Part II examines the historical evidence that reveals that there was no “right” of unlimited debate at the time the Constitution was adopted and that the filibuster is nothing more than an unintended consequence of a decision by the Senate to delete the previous question motion from its rules in 1806. That decision was based on the naïve assumption that the rule was unnecessary because Senators were gentlemen who would never attempt to obstruct the business of the Senate by abusing the privilege of debate. This Part examines the filibuster in the light of the debates at the Federal Convention, the Federalists Papers and the express language of Article I the Constitution all of which were premised on the democratic principle of majority rule. When the Framers of the Constitution intended to condition action on a vote or more than a simple majority of the House or Senate, they did so expressly in six carefully defined exceptions—and significantly rejected the only proposals at the Federal Convention that would have prohibited a simple majority from passing legislation prior to its presentation to the President. Although defenders of the filibuster argue that the Constitution gives each house the power to make its own rules, this power is not absolute. The Supreme Court ruled over a century ago that this rule-making power does not include the power to adopt rules that violate other provisions of the Constitution. Finally, this Part also argues that Senate Rule V, which provides that the rules of the Senate to continue from one Senate to the next and prohibits the Senate from amending its own rules without a two-thirds vote, is also unconstitutional.

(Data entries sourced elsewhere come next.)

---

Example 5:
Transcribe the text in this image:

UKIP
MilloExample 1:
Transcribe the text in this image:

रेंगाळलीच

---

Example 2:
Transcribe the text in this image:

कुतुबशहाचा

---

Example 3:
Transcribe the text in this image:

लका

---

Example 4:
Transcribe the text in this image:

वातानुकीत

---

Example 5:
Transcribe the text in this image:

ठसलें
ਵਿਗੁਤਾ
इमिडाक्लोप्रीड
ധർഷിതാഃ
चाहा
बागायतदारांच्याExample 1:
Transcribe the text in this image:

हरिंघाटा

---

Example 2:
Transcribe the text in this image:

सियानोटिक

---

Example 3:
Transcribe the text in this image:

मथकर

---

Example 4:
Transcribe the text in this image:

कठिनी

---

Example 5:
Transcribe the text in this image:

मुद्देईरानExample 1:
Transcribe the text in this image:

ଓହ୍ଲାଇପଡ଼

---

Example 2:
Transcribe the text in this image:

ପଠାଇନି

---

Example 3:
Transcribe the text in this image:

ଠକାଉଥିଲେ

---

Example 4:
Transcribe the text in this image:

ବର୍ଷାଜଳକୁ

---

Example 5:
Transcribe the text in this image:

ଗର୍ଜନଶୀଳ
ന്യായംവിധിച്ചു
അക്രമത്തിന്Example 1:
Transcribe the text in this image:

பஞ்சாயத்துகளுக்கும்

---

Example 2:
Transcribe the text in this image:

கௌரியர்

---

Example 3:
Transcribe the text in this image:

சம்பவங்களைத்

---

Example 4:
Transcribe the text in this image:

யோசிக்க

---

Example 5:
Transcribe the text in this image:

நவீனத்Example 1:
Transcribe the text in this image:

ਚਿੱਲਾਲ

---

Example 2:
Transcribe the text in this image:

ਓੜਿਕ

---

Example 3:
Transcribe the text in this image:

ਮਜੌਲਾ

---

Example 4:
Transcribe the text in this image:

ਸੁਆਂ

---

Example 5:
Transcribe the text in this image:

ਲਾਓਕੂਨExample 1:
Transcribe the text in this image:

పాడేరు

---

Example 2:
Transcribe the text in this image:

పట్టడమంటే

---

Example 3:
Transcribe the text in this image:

In Part III, I confront the skeptics who contend that the federal courts are barred by the separation of powers and the political question doctrines from ruling on the merits of the constitutionality of the rules of the Senate. The Supreme Court ruled in 1892, however, that the question of whether a House rule violated other provisions of the Constitution was a matter for the federal courts. Part III also addresses the issue of standing on which previous challenges to the Senate filibuster rule have foundered. This Part demonstrates that there are a number of potential plaintiffs with standing, including the Vice President, sitting members of the Senate and the House, individuals who would have been direct beneficiaries of measures that passed the House but died in the Senate, presidential appointees whose nominations were denied a confirmation vote as a result of actual or threatened filibusters, and organizations such as Common Cause. These individuals and entities have all been directly injured and would have standing to challenge the Senate filibuster rule. Part III also explains that the courts are fully capable of granting complete relief without “rewriting” the rules of the Senate, simply by the entry of a declaratory judgment declaring the supermajority vote portions of Rule XXII unconstitutional.
Part IV address the common arguments espoused in favor of the filibuster, such as the contention that it prevents the passage of hastily adopted legislation, promotes compromise, and prevents the “tyranny of the majority.” I also address the unfounded contentions that “we have always had a filibuster” and “it’s only a rule of procedure.” Lastly, I answer the argument that the “remedial discretion” doctrine, a doctrine unique to the U.S. Court of Appeals for the D.C. Circuit, would doom any legal challenge to the filibuster.
The filibuster is unconstitutional. The arguments to the contrary are weak. And the courts have both the power and duty to strike down the Senate Rules that conflict with the Constitution.